ICPs are more than tough
The latest crop of impact copolymers are designed for improved balance of flow and mechanical properties. For example, Huntsman has a new 10-MFR, reactor-grade impact copolymer that meets requirements for automotive energy-management systems such as front pillars. New AP7810 has a very broad molecular-weight distribution and is much more shear sensitive than currently used impact-modified PPs with 20 to 30 MFR.
For injection molding, BP is offering 12-MFR Acctuf 3432 impact copolymer with a balance of flow, stiffness (210,000 psi flex modulus), and toughness (2.5 ft-lb/in. notched Izod). It is aimed at crates and pallets, as well as office-furniture seat backs and other applications that require good flow and low blushing, such as housewares, toys, and other consumer products.
For sheet extrusion and thermoforming, BP introduced Acctuf 3140, a 1.3-MFR grade for corrugated sheet and signage. It boasts improved long-term thermal stability, a flex modulus of 185,000 psi, no-break notched Izod impact, and improved printability at higher print temperatures.
Sunoco has two new copolymers with extra-high impact (no-break notched Izod) for consumer and automotive injection molding. The 12-MFR TI-6120-NB and 20-MFR TI-6200-NB are said to have excellent impact/stiffness balance and superior low-temperature drop impact (>28 ft-lb at –20 F).
Another new ExxonMobil development is an impact copolymer for GP injection molding that has significantly better impact/stiffness balance than its predecessor while maintaining its HDT. This PP7032 E2 grade has a 4.5-MFR, no-break notched-Izod impact, flex modulus of 146,000 psi, and HDT of 181 F at 66 psi (see graph p. 57).
Recent developments from Formosa Plastics include impact copolymers with enhanced stiffness and toughness. They are particularly well suited to caps and closures, specialty containers, and automotive trim, says Polyolefins Div. v.p. and general manager Ken Mounger.
Tougher, clearer RCPs
Also new from Formosa are random copolymers with enhanced clarity for molded housewares and other consumer applications.
For extrusion blow molding, BP offers a new clarified version of a 2-MFR random copolymer, Acclear 8239. It has a flex modulus of 220,000 psi, notched Izod impact of 2 ft-lb/in., and a haze value of 11%.
And for stretch-blow molding of small food and pharmaceutical containers, BP is offering sample quantities of a developmental 20-MFR grade with clarity approaching that of PET.
For extrusion or injection-blow molding of juice and beverage bottles, Equistar has developed a new clarified random copolymer with a good balance of clarity and mechanical properties.

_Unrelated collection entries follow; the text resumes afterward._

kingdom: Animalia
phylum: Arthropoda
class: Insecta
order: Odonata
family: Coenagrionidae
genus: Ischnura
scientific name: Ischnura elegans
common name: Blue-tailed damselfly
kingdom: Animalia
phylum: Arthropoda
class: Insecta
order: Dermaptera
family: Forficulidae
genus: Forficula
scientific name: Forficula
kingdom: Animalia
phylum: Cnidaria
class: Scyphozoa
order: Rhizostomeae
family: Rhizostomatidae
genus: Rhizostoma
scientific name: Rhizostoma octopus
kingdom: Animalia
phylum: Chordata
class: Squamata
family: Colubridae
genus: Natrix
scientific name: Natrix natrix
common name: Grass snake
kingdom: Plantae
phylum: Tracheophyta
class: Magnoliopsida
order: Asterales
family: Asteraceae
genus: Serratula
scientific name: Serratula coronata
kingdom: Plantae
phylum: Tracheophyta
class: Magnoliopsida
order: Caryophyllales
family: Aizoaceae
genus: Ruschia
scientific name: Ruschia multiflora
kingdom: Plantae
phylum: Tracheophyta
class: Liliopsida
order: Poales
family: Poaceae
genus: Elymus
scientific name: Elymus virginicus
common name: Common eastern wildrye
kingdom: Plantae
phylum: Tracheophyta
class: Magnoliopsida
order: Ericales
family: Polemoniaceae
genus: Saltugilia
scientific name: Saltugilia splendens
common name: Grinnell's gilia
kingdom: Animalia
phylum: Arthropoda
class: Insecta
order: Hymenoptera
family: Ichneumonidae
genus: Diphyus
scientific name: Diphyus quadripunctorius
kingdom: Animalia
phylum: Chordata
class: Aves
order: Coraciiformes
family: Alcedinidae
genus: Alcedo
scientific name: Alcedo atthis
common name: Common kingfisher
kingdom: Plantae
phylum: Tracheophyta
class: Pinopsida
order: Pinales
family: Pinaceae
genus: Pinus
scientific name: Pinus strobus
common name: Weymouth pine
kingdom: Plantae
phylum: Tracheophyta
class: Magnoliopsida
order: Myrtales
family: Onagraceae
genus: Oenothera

PP33HF04 is a 2-MFI resin with a haze value of 3-5%.
Huntsman has reintroduced a family of medical grade, random copolymers produced with the Rexene liquid-pool process and fourth-generation Z-N catalysts. According to PP business director Steve Litherland, Rexene 13M11A is a 1-MFR injection grade for pharmaceutical and electronics packaging (e.g., silicone-wafer storage containers). It has a flex modulus of 150,000 psi and notched Izod impact of 1 ft-lb/in.
There are also three Rexene injection, extrusion, and stretch-blow molding resins. Grades 23M2A, 23M2ACS 198, and 23M2ACS 038 all have 2 MFR and a flex modulus of 150,000 psi, plus different additives for packaging particular drugs—including Kosher-grade additives. These resins offer improved stiffness, color stability, and heat resistance that allows for autoclave and ethylene-oxide sterilization.